=== Extract to read ===
►
# Analyzing World Bank data with WDI, googleVis Motion Charts

Recently I was surfing the web, when I came across a real cool post New R package to access World Bank data, by Markus Gesmann on using googleVis and motion charts with World Bank Data. The post also introduced me to Hans Rosling, Professor of Sweden’s Karolinska Institute. Hans Rosling, the creator of the famous Gapminder chart, the “Heath and Wealth of Nations” displays global trends through animated charts (A must see!!!). As they say, in Hans Rosling’s hands, data dances and sings. Take a look at some of his Ted talks for e.g. Hans Rosling:New insights on poverty. Prof Rosling developed the breakthrough software behind the visualizations, in the Gapminder. The free software, which can be loaded with any data – was purchased by Google in March 2007.
◄
=== Information shown ===
►
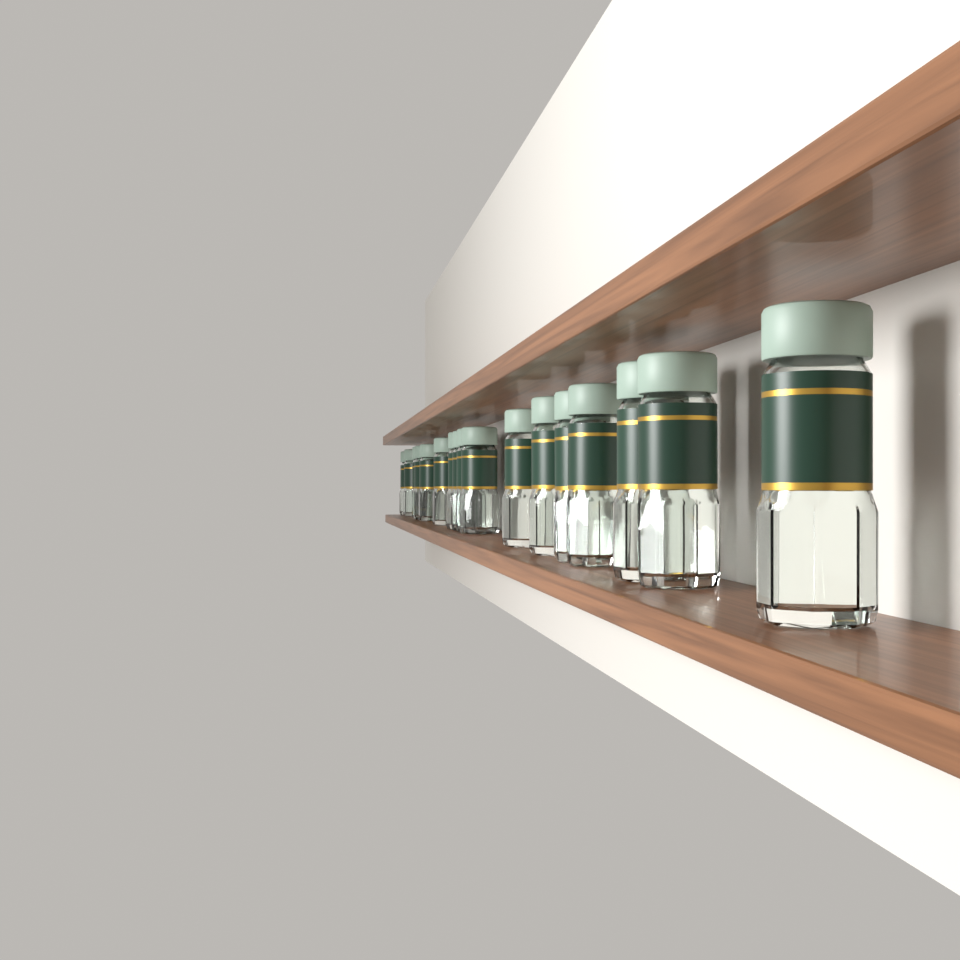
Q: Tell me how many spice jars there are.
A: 17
◄
=== Stated exercise ===
According to the post on analyzing World Bank data, when did Google purchase Prof Rosling's free visualization software? The data has no connection to the text.

=== The result ===
March 2007